Dr Gardiner: That is absolutely right. One of the early wins for us is to take the existing data that is already available at a local level and help to analyse that, look for trends and provide insight, and pull out the “so what?” if you like. We in the JBC can take some of that pressure away from directors of public health and local responders, try to do that analysis and enable them to bring inference out of that data much more easily. You are absolutely right: that is one of the things we should be doing to support.
Tom Riordan: We see a role for a local structure to try to do that. We are thinking of nine teams, one per region, which are going to work with local outreach from Clare’s side, and some ex-chief execs from local authorities coming in to provide that support role for local areas.
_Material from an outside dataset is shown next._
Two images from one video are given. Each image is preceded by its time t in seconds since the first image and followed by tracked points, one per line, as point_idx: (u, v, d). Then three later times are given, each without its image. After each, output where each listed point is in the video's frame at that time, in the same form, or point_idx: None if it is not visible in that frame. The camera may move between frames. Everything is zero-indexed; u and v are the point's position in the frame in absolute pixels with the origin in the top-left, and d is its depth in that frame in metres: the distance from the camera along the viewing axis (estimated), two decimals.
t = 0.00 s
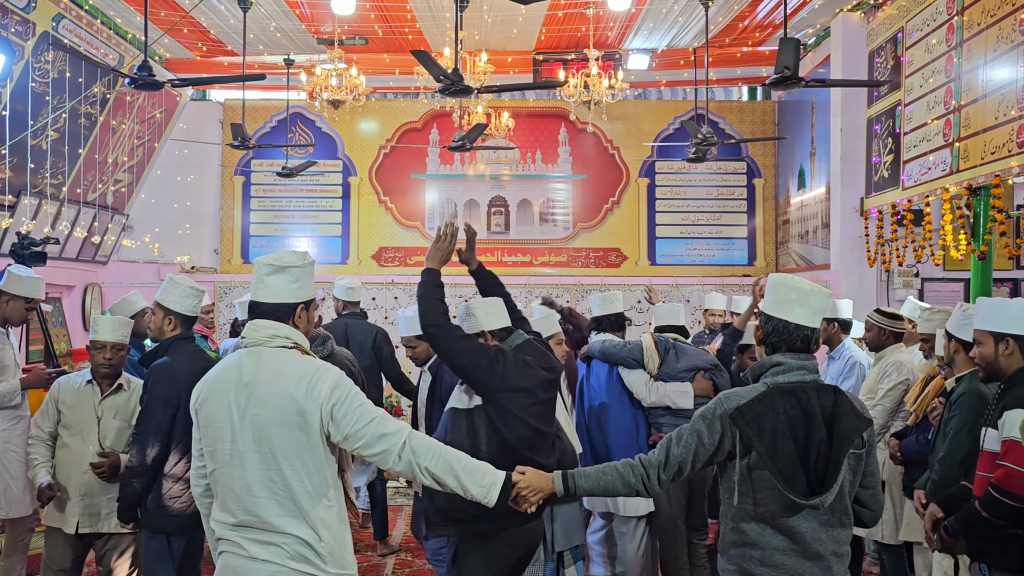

Some local authorities have capability in this area and some do not. That is where the JBC can really add value and help.
Q199 Ben Everitt: Certainly in business the saying has been, “In the future we will need at least a third of our staff to be data scientists”. It seems that local authority is the future now.
Tom Riordan: That sounds good.
Chair: Thank you very much to Tom and Clare for coming to give evidence to the Committee today. That was a really interesting and informative session. Both the panels today have given the clear impression that there is a real willingness at national and local level for the various parties to work together constructively and a demonstration that, even if not there to the total degree at this stage, we have certainly moved an awfully long way forward from what we were talking about only a few weeks ago. That is reassuring to us as well. Thank you both very much indeed for coming to give evidence to us today.